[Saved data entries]
----

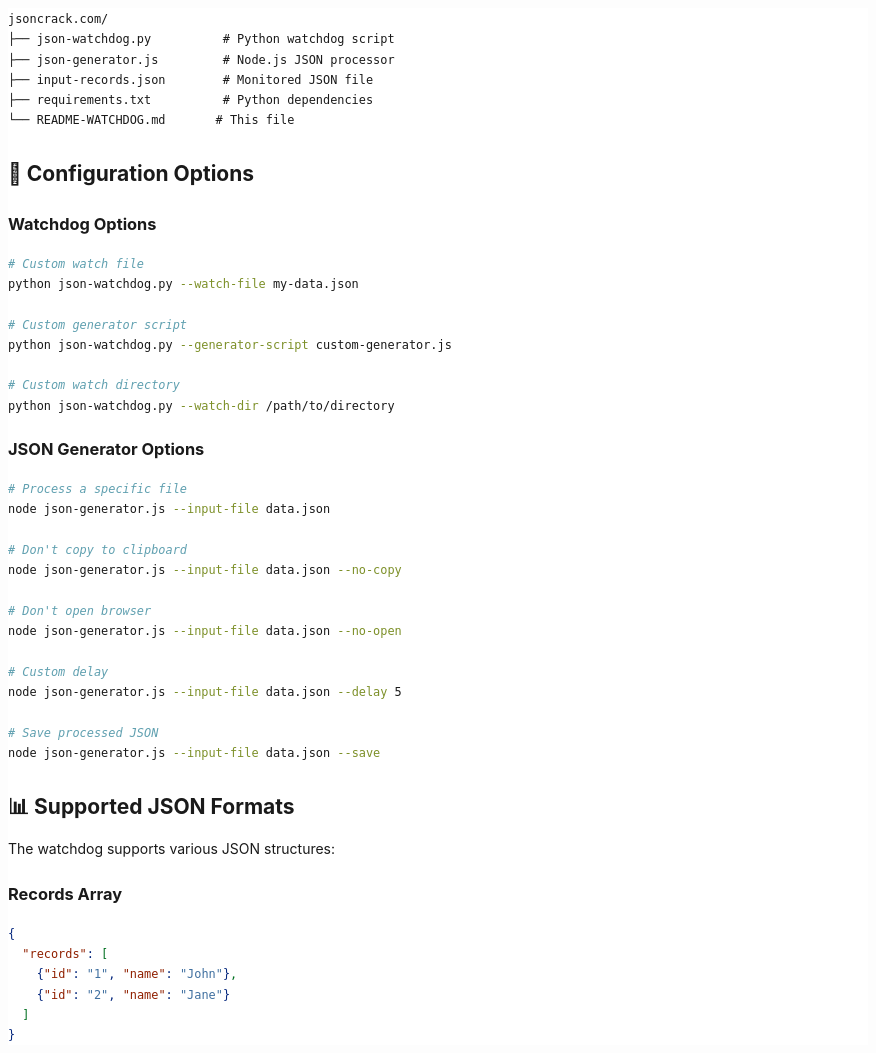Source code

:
 ```
jsoncrack.com/
├── json-watchdog.py          # Python watchdog script
├── json-generator.js         # Node.js JSON processor
├── input-records.json        # Monitored JSON file
├── requirements.txt          # Python dependencies
└── README-WATCHDOG.md       # This file
```

## 🔧 Configuration Options

### Watchdog Options

```bash
# Custom watch file
python json-watchdog.py --watch-file my-data.json

# Custom generator script
python json-watchdog.py --generator-script custom-generator.js

# Custom watch directory
python json-watchdog.py --watch-dir /path/to/directory
```

### JSON Generator Options

```bash
# Process a specific file
node json-generator.js --input-file data.json

# Don't copy to clipboard
node json-generator.js --input-file data.json --no-copy

# Don't open browser
node json-generator.js --input-file data.json --no-open

# Custom delay
node json-generator.js --input-file data.json --delay 5

# Save processed JSON
node json-generator.js --input-file data.json --save
```

## 📊 Supported JSON Formats

The watchdog supports various JSON structures:

### Records Array
```json
{
  "records": [
    {"id": "1", "name": "John"},
    {"id": "2", "name": "Jane"}
  ]
}
```
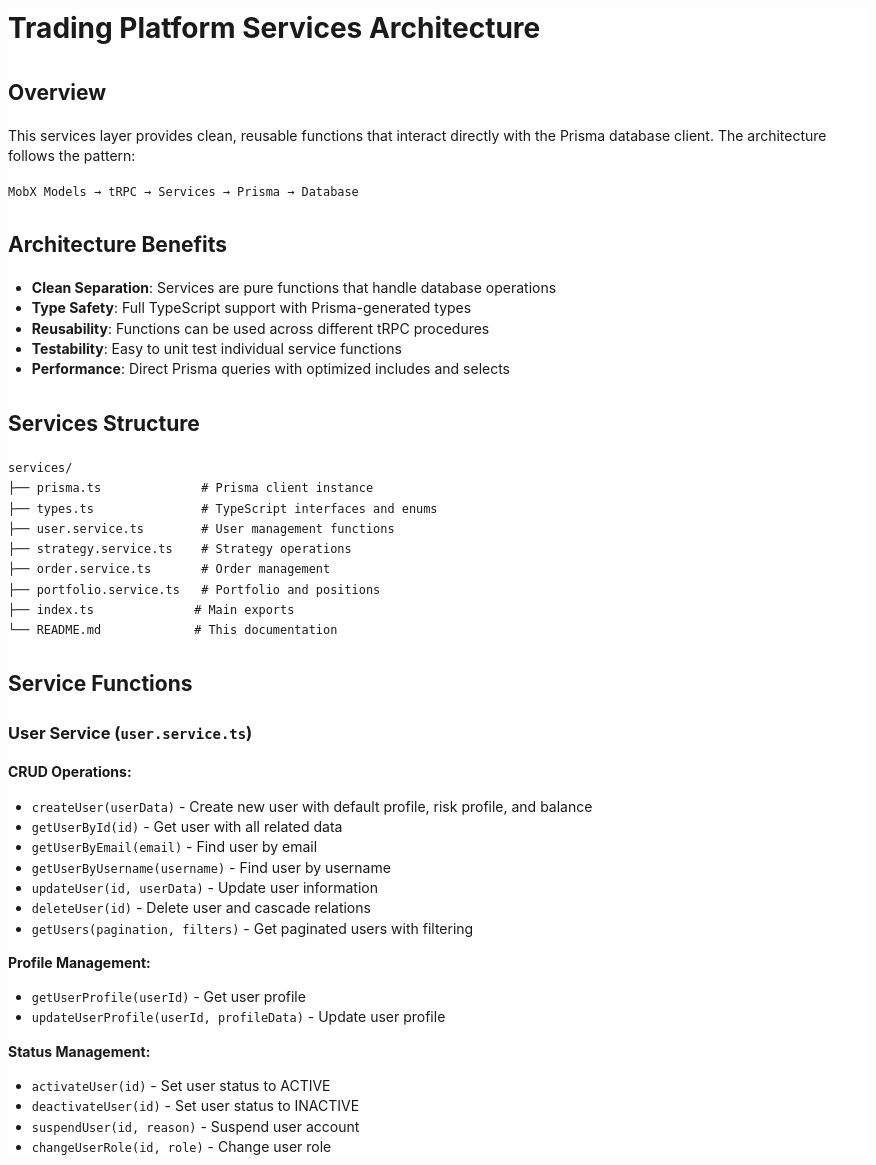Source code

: # Trading Platform Services Architecture

## Overview

This services layer provides clean, reusable functions that interact directly with the Prisma database client. The architecture follows the pattern:

```
MobX Models → tRPC → Services → Prisma → Database
```

## Architecture Benefits

- **Clean Separation**: Services are pure functions that handle database operations
- **Type Safety**: Full TypeScript support with Prisma-generated types
- **Reusability**: Functions can be used across different tRPC procedures
- **Testability**: Easy to unit test individual service functions
- **Performance**: Direct Prisma queries with optimized includes and selects

## Services Structure

```
services/
├── prisma.ts              # Prisma client instance
├── types.ts               # TypeScript interfaces and enums
├── user.service.ts        # User management functions
├── strategy.service.ts    # Strategy operations
├── order.service.ts       # Order management
├── portfolio.service.ts   # Portfolio and positions
├── index.ts              # Main exports
└── README.md             # This documentation
```

## Service Functions

### User Service (`user.service.ts`)

**CRUD Operations:**
- `createUser(userData)` - Create new user with default profile, risk profile, and balance
- `getUserById(id)` - Get user with all related data
- `getUserByEmail(email)` - Find user by email
- `getUserByUsername(username)` - Find user by username
- `updateUser(id, userData)` - Update user information
- `deleteUser(id)` - Delete user and cascade relations
- `getUsers(pagination, filters)` - Get paginated users with filtering

**Profile Management:**
- `getUserProfile(userId)` - Get user profile
- `updateUserProfile(userId, profileData)` - Update user profile

**Status Management:**
- `activateUser(id)` - Set user status to ACTIVE
- `deactivateUser(id)` - Set user status to INACTIVE
- `suspendUser(id, reason)` - Suspend user account
- `changeUserRole(id, role)` - Change user role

----

**Exercise goal:**
Type out the entries again without a single change, and leave the pictures out.

**Final answer:**
Source code

:
 ```
jsoncrack.com/
├── json-watchdog.py          # Python watchdog script
├── json-generator.js         # Node.js JSON processor
├── input-records.json        # Monitored JSON file
├── requirements.txt          # Python dependencies
└── README-WATCHDOG.md       # This file
```

## 🔧 Configuration Options

### Watchdog Options

```bash
# Custom watch file
python json-watchdog.py --watch-file my-data.json

# Custom generator script
python json-watchdog.py --generator-script custom-generator.js

# Custom watch directory
python json-watchdog.py --watch-dir /path/to/directory
```

### JSON Generator Options

```bash
# Process a specific file
node json-generator.js --input-file data.json

# Don't copy to clipboard
node json-generator.js --input-file data.json --no-copy

# Don't open browser
node json-generator.js --input-file data.json --no-open

# Custom delay
node json-generator.js --input-file data.json --delay 5

# Save processed JSON
node json-generator.js --input-file data.json --save
```

## 📊 Supported JSON Formats

The watchdog supports various JSON structures:

### Records Array
```json
{
  "records": [
    {"id": "1", "name": "John"},
    {"id": "2", "name": "Jane"}
  ]
}
```
Source code

: # Trading Platform Services Architecture

## Overview

This services layer provides clean, reusable functions that interact directly with the Prisma database client. The architecture follows the pattern:

```
MobX Models → tRPC → Services → Prisma → Database
```

## Architecture Benefits

- **Clean Separation**: Services are pure functions that handle database operations
- **Type Safety**: Full TypeScript support with Prisma-generated types
- **Reusability**: Functions can be used across different tRPC procedures
- **Testability**: Easy to unit test individual service functions
- **Performance**: Direct Prisma queries with optimized includes and selects

## Services Structure

```
services/
├── prisma.ts              # Prisma client instance
├── types.ts               # TypeScript interfaces and enums
├── user.service.ts        # User management functions
├── strategy.service.ts    # Strategy operations
├── order.service.ts       # Order management
├── portfolio.service.ts   # Portfolio and positions
├── index.ts              # Main exports
└── README.md             # This documentation
```

## Service Functions

### User Service (`user.service.ts`)

**CRUD Operations:**
- `createUser(userData)` - Create new user with default profile, risk profile, and balance
- `getUserById(id)` - Get user with all related data
- `getUserByEmail(email)` - Find user by email
- `getUserByUsername(username)` - Find user by username
- `updateUser(id, userData)` - Update user information
- `deleteUser(id)` - Delete user and cascade relations
- `getUsers(pagination, filters)` - Get paginated users with filtering

**Profile Management:**
- `getUserProfile(userId)` - Get user profile
- `updateUserProfile(userId, profileData)` - Update user profile

**Status Management:**
- `activateUser(id)` - Set user status to ACTIVE
- `deactivateUser(id)` - Set user status to INACTIVE
- `suspendUser(id, reason)` - Suspend user account
- `changeUserRole(id, role)` - Change user role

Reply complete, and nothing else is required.